**WHAT THE TASK REQUIRES:**
Would you repeat each line below exactly, without the pictures?

**GIVEN DATA:**
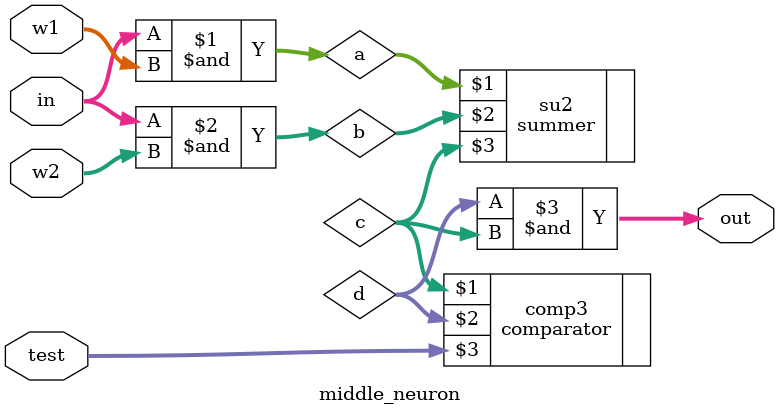
<source format=v>
`timescale 1ns / 1ps
module middle_neuron(in,out,w1,w2,test);
input [3:0]in,test,w1,w2;
output [3:0]out;

wire [3:0]a,b,c,d;

assign a= in & w1;
assign b= in & w2;

summer su2(a,b,c);
comparator comp3(c,d,test);

assign out= d & c;



    


endmodule

</source>
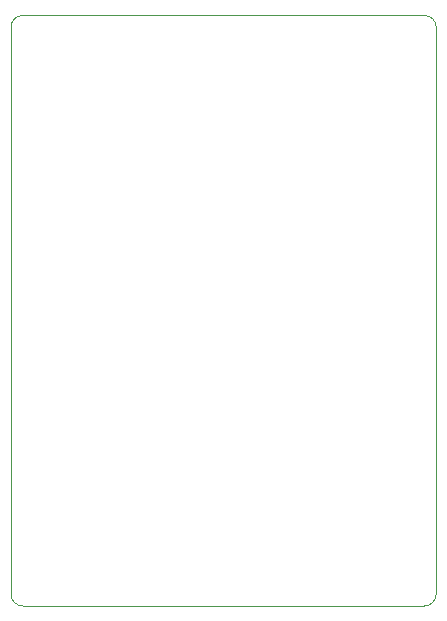
<source format=gbr>
G04 #@! TF.GenerationSoftware,KiCad,Pcbnew,(5.1.9)-1*
G04 #@! TF.CreationDate,2021-04-03T09:41:49-07:00*
G04 #@! TF.ProjectId,Avionics,4176696f-6e69-4637-932e-6b696361645f,rev?*
G04 #@! TF.SameCoordinates,Original*
G04 #@! TF.FileFunction,Profile,NP*
%FSLAX46Y46*%
G04 Gerber Fmt 4.6, Leading zero omitted, Abs format (unit mm)*
G04 Created by KiCad (PCBNEW (5.1.9)-1) date 2021-04-03 09:41:49*
%MOMM*%
%LPD*%
G01*
G04 APERTURE LIST*
G04 #@! TA.AperFunction,Profile*
%ADD10C,0.050000*%
G04 #@! TD*
G04 APERTURE END LIST*
D10*
X160000000Y-109000000D02*
X194000000Y-109000000D01*
X159000000Y-108000000D02*
X159000000Y-60000000D01*
X160000000Y-109000000D02*
G75*
G02*
X159000000Y-108000000I0J1000000D01*
G01*
X160000000Y-59000000D02*
X194000000Y-59000000D01*
X159000000Y-60000000D02*
G75*
G02*
X160000000Y-59000000I1000000J0D01*
G01*
X195000000Y-108000000D02*
X195000000Y-60000000D01*
X195000000Y-108000000D02*
G75*
G02*
X194000000Y-109000000I-1000000J0D01*
G01*
X194000000Y-59000000D02*
G75*
G02*
X195000000Y-60000000I0J-1000000D01*
G01*
M02*

</source>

**EXERCISE ANSWER:**
<source format=v>
`timescale 1ns / 1ps
module middle_neuron(in,out,w1,w2,test);
input [3:0]in,test,w1,w2;
output [3:0]out;

wire [3:0]a,b,c,d;

assign a= in & w1;
assign b= in & w2;

summer su2(a,b,c);
comparator comp3(c,d,test);

assign out= d & c;



    


endmodule

</source>
<source format=gbr>
G04 #@! TF.GenerationSoftware,KiCad,Pcbnew,(5.1.9)-1*
G04 #@! TF.CreationDate,2021-04-03T09:41:49-07:00*
G04 #@! TF.ProjectId,Avionics,4176696f-6e69-4637-932e-6b696361645f,rev?*
G04 #@! TF.SameCoordinates,Original*
G04 #@! TF.FileFunction,Profile,NP*
%FSLAX46Y46*%
G04 Gerber Fmt 4.6, Leading zero omitted, Abs format (unit mm)*
G04 Created by KiCad (PCBNEW (5.1.9)-1) date 2021-04-03 09:41:49*
%MOMM*%
%LPD*%
G01*
G04 APERTURE LIST*
G04 #@! TA.AperFunction,Profile*
%ADD10C,0.050000*%
G04 #@! TD*
G04 APERTURE END LIST*
D10*
X160000000Y-109000000D02*
X194000000Y-109000000D01*
X159000000Y-108000000D02*
X159000000Y-60000000D01*
X160000000Y-109000000D02*
G75*
G02*
X159000000Y-108000000I0J1000000D01*
G01*
X160000000Y-59000000D02*
X194000000Y-59000000D01*
X159000000Y-60000000D02*
G75*
G02*
X160000000Y-59000000I1000000J0D01*
G01*
X195000000Y-108000000D02*
X195000000Y-60000000D01*
X195000000Y-108000000D02*
G75*
G02*
X194000000Y-109000000I-1000000J0D01*
G01*
X194000000Y-59000000D02*
G75*
G02*
X195000000Y-60000000I0J-1000000D01*
G01*
M02*

</source>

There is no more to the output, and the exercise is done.